Saved entries
↓↓↓

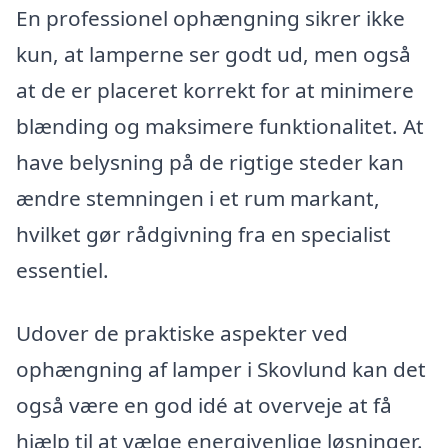
En professionel ophængning sikrer ikke
kun, at lamperne ser godt ud, men også
at de er placeret korrekt for at minimere
blænding og maksimere funktionalitet. At
have belysning på de rigtige steder kan
ændre stemningen i et rum markant,
hvilket gør rådgivning fra en specialist
essentiel.
Udover de praktiske aspekter ved
ophængning af lamper i Skovlund kan det
også være en god idé at overveje at få
hjælp til at vælge energivenlige løsninger.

↑↑↑

## What to do:
Although the records above include pictures, the copy must contain only their exact text.

## Exercise answer:
En professionel ophængning sikrer ikke
kun, at lamperne ser godt ud, men også
at de er placeret korrekt for at minimere
blænding og maksimere funktionalitet. At
have belysning på de rigtige steder kan
ændre stemningen i et rum markant,
hvilket gør rådgivning fra en specialist
essentiel.
Udover de praktiske aspekter ved
ophængning af lamper i Skovlund kan det
også være en god idé at overveje at få
hjælp til at vælge energivenlige løsninger.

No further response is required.